Sigurd Vedal, 47, began his ‘Rich Meet Beautiful’ website in Scandinavia, launching a recruitment drive to expand the business in Belgium in 2018 with a promise to provide young when with a “Fifty Shades of Grey” experience, according to the Guardian.

Vedal placed billboards recruiting for the website near university campuses, causing the Université Libre de Bruxelles to complain.

“We presumed the existence of a sexual counterpart to the registration on this site,” a spokesman for the institution told the newspaper.

“The message is: ‘you’re young, you’re beautiful, go out with a sugar daddy!’ Everyone understands what it’s about,” they added.

In response, the Belgian authorities are now charging the CEO with violating anti-sexism laws, debauchery, and public incitement to debauchery.

Vedal’s lawyer Eric Cusas said Rich Meet Beautiful was not about sex, describing it as “a specialised site aimed at bringing certain people together with a nice physique and others who are well-off” and insisting that any perceived sexual element was “only in the eye of the observer”.
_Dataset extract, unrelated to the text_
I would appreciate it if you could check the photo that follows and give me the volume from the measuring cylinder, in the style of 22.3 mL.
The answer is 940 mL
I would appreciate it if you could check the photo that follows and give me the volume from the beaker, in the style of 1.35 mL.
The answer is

Some of the posters show a woman lying prone in her bra with her eyes closed and her mouth open, with a shirtless man bearing down on top of her from behind.

Vedal has also run poster campaigns in the United Kingdom, targeting universities including the City of London Law School, London School of Economics (LSE), and Kings College London in an attempt to recruit 100,000 users.

“It’s disgusting. It should be illegal for these perverts to pray on youngsters like this,” a student at one of the universities told MailOnline.

“University is expensive, we all know that, and I’m in a massive amount of debt.

“But me and my friends would never turn to prostitution in order to reduce that, and these sorts of websites are tantamount to that — it’s exploitative and wrong,” she said.